= New Horizon Scholars School, Thane =

New Horizon Scholars School is located in Kavesar near Anand Nagar Circle off State Highway 42 (Maharashtra) (commonly referred to as Ghodbunder Road) in Thane (West) in the Mumbai Metropolitan Region of India. It is a branch of the New Horizon Scholars School from the Navi Mumbai suburb Airoli. The school includes a pre-primary education section called Neo Kids. It has classes from Nursery to Grade 12.

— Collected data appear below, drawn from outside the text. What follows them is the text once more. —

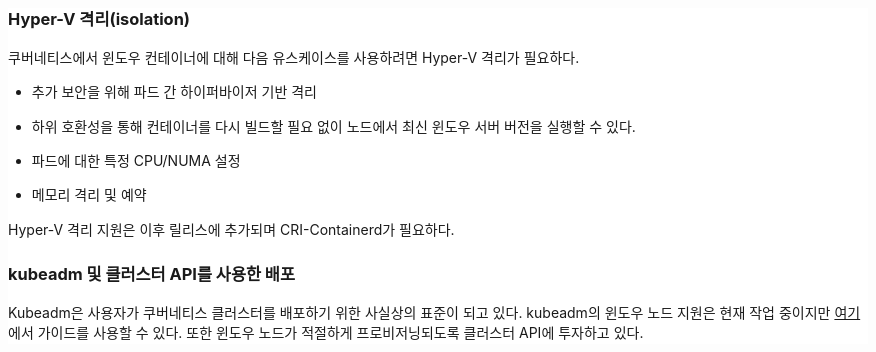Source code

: ### Hyper-V 격리(isolation)

쿠버네티스에서 윈도우 컨테이너에 대해 다음 유스케이스를 사용하려면
Hyper-V 격리가 필요하다.

* 추가 보안을 위해 파드 간 하이퍼바이저 기반 격리

* 하위 호환성을 통해 컨테이너를 다시 빌드할 필요 없이 노드에서
  최신 윈도우 서버 버전을 실행할 수 있다.

* 파드에 대한 특정 CPU/NUMA 설정

* 메모리 격리 및 예약

Hyper-V 격리 지원은 이후 릴리스에 추가되며
CRI-Containerd가 필요하다.

### kubeadm 및 클러스터 API를 사용한 배포

Kubeadm은 사용자가 쿠버네티스 클러스터를 배포하기 위한 사실상의 표준이
되고 있다. kubeadm의 윈도우 노드 지원은 현재 작업 중이지만
[여기](/ko/docs/tasks/administer-cluster/kubeadm/adding-windows-nodes/)에서
가이드를 사용할 수 있다.
또한 윈도우 노드가 적절하게 프로비저닝되도록 클러스터 API에
투자하고 있다.

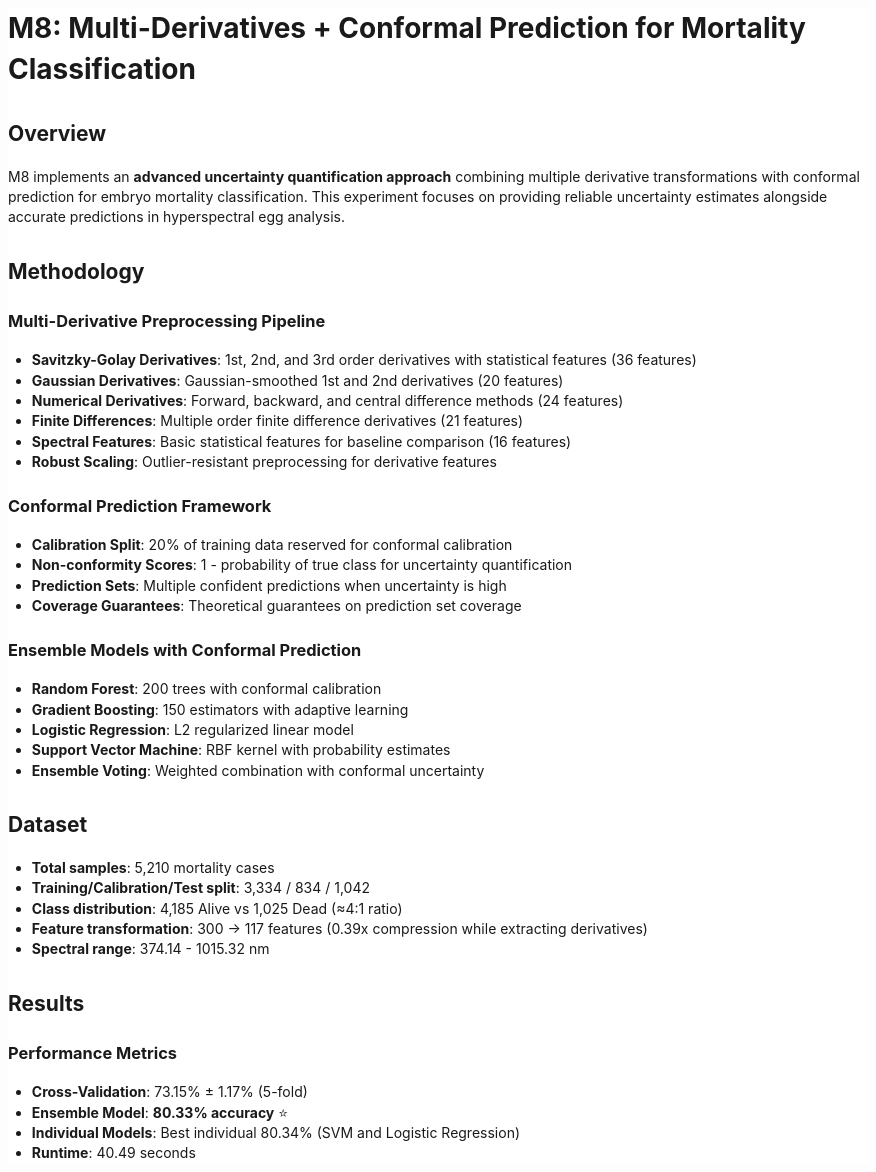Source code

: # M8: Multi-Derivatives + Conformal Prediction for Mortality Classification

## Overview

M8 implements an **advanced uncertainty quantification approach** combining multiple derivative transformations with conformal prediction for embryo mortality classification. This experiment focuses on providing reliable uncertainty estimates alongside accurate predictions in hyperspectral egg analysis.

## Methodology

### Multi-Derivative Preprocessing Pipeline
- **Savitzky-Golay Derivatives**: 1st, 2nd, and 3rd order derivatives with statistical features (36 features)
- **Gaussian Derivatives**: Gaussian-smoothed 1st and 2nd derivatives (20 features)  
- **Numerical Derivatives**: Forward, backward, and central difference methods (24 features)
- **Finite Differences**: Multiple order finite difference derivatives (21 features)
- **Spectral Features**: Basic statistical features for baseline comparison (16 features)
- **Robust Scaling**: Outlier-resistant preprocessing for derivative features

### Conformal Prediction Framework
- **Calibration Split**: 20% of training data reserved for conformal calibration
- **Non-conformity Scores**: 1 - probability of true class for uncertainty quantification
- **Prediction Sets**: Multiple confident predictions when uncertainty is high
- **Coverage Guarantees**: Theoretical guarantees on prediction set coverage

### Ensemble Models with Conformal Prediction
- **Random Forest**: 200 trees with conformal calibration
- **Gradient Boosting**: 150 estimators with adaptive learning
- **Logistic Regression**: L2 regularized linear model
- **Support Vector Machine**: RBF kernel with probability estimates
- **Ensemble Voting**: Weighted combination with conformal uncertainty

## Dataset
- **Total samples**: 5,210 mortality cases
- **Training/Calibration/Test split**: 3,334 / 834 / 1,042
- **Class distribution**: 4,185 Alive vs 1,025 Dead (≈4:1 ratio)
- **Feature transformation**: 300 → 117 features (0.39x compression while extracting derivatives)
- **Spectral range**: 374.14 - 1015.32 nm

## Results

### Performance Metrics
- **Cross-Validation**: 73.15% ± 1.17% (5-fold)
- **Ensemble Model**: **80.33% accuracy** ⭐
- **Individual Models**: Best individual 80.34% (SVM and Logistic Regression)
- **Runtime**: 40.49 seconds
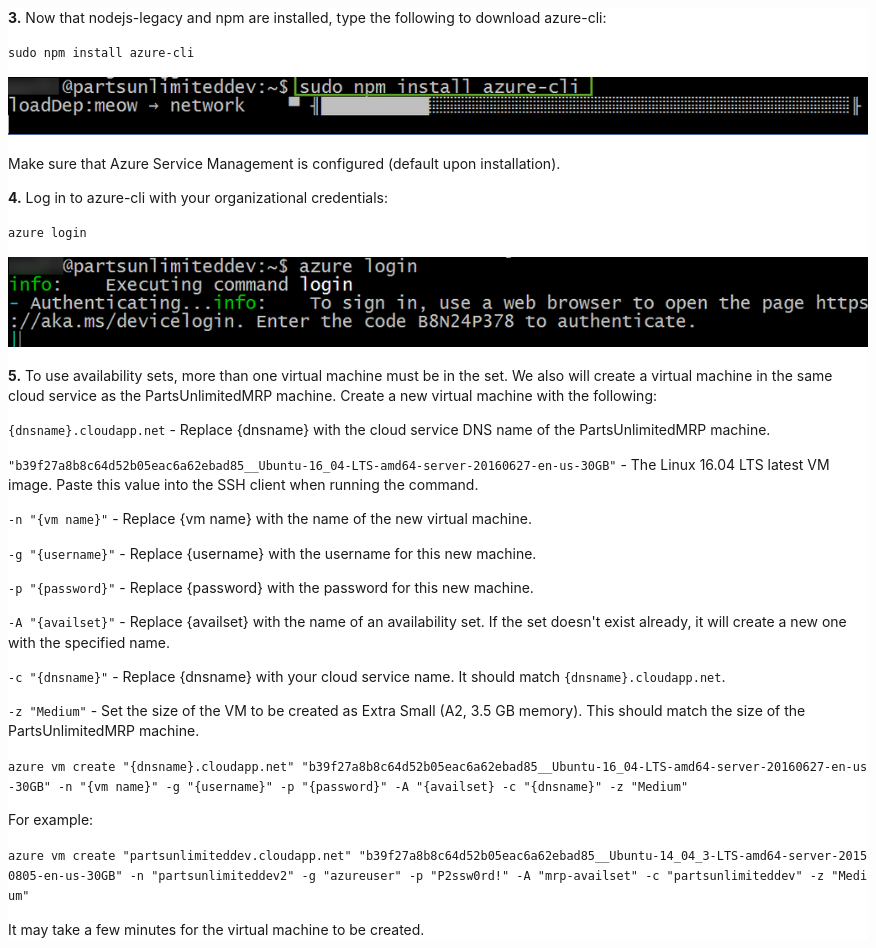
**3.** Now that nodejs-legacy and npm are installed, type the following to download azure-cli: 

    sudo npm install azure-cli

![](<media/npm_install_azure_cli.png>)

Make sure that Azure Service Management is configured (default upon installation).

**4.** Log in to azure-cli with your organizational credentials:

    azure login

![](<media/login_azure_cli.png>)

**5.** To use availability sets, more than one virtual machine must be in the set. We also will create a virtual machine in the same cloud service as the PartsUnlimitedMRP machine. Create a new virtual machine with the following: 

`{dnsname}.cloudapp.net` - Replace {dnsname} with the cloud service DNS name of the PartsUnlimitedMRP machine. 

`"b39f27a8b8c64d52b05eac6a62ebad85__Ubuntu-16_04-LTS-amd64-server-20160627-en-us-30GB"` - The Linux 16.04 LTS latest VM image. Paste this value into the SSH client when running the command. 

`-n "{vm name}"` - Replace {vm name} with the name of the new virtual machine.

`-g "{username}"` - Replace {username} with the username for this new machine.

`-p "{password}"` - Replace {password} with the password for this new machine. 

`-A "{availset}"` - Replace {availset} with the name of an availability set. If the set doesn't exist already, it will create a new one with the specified name. 

`-c "{dnsname}"` - Replace {dnsname} with your cloud service name. It should match `{dnsname}.cloudapp.net`. 

`-z "Medium"` - Set the size of the VM to be created as Extra Small (A2, 3.5 GB memory). This should match the size of the PartsUnlimitedMRP machine. 

	azure vm create "{dnsname}.cloudapp.net" "b39f27a8b8c64d52b05eac6a62ebad85__Ubuntu-16_04-LTS-amd64-server-20160627-en-us-30GB" -n "{vm name}" -g "{username}" -p "{password}" -A "{availset} -c "{dnsname}" -z "Medium"

For example: 

	azure vm create "partsunlimiteddev.cloudapp.net" "b39f27a8b8c64d52b05eac6a62ebad85__Ubuntu-14_04_3-LTS-amd64-server-20150805-en-us-30GB" -n "partsunlimiteddev2" -g "azureuser" -p "P2ssw0rd!" -A "mrp-availset" -c "partsunlimiteddev" -z "Medium"

It may take a few minutes for the virtual machine to be created.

The school's Founder President is Akshay Kumar. The Chairperson is Ms. Suvra Banerjee. The current principal is Dr. Jyoti Nair.

== History ==

The Chairman inaugurated the school on 16 October 2012, and the first academic year commenced in June 2013.

== Curriculum ==

New Horizon Scholars School strictly follows the curriculum of India's Central Board of Secondary Education (CBSE).

== Evaluation ==

The school has no exams in lower classes, including primary and pre-primary classes. Instead, it uses Continuous and Comprehensive Evaluation (CCE) for all classes, which consists of 'formative' and 'summative' evaluation.

== Activities ==

The school offers a blend of scholastic and co-scholastic activities. All activities contribute to the personality development of children with an emphasis on public-speaking skills, music and other arts.

Coaching is offered in chess, dance, aerobics, karate, and skating. Facilities include playgrounds and areas for sports such as football, basketball, volleyball, badminton, cricket and athletics, well-equipped Libraries, and Physics, Chemistry, Biology & IT laboratories.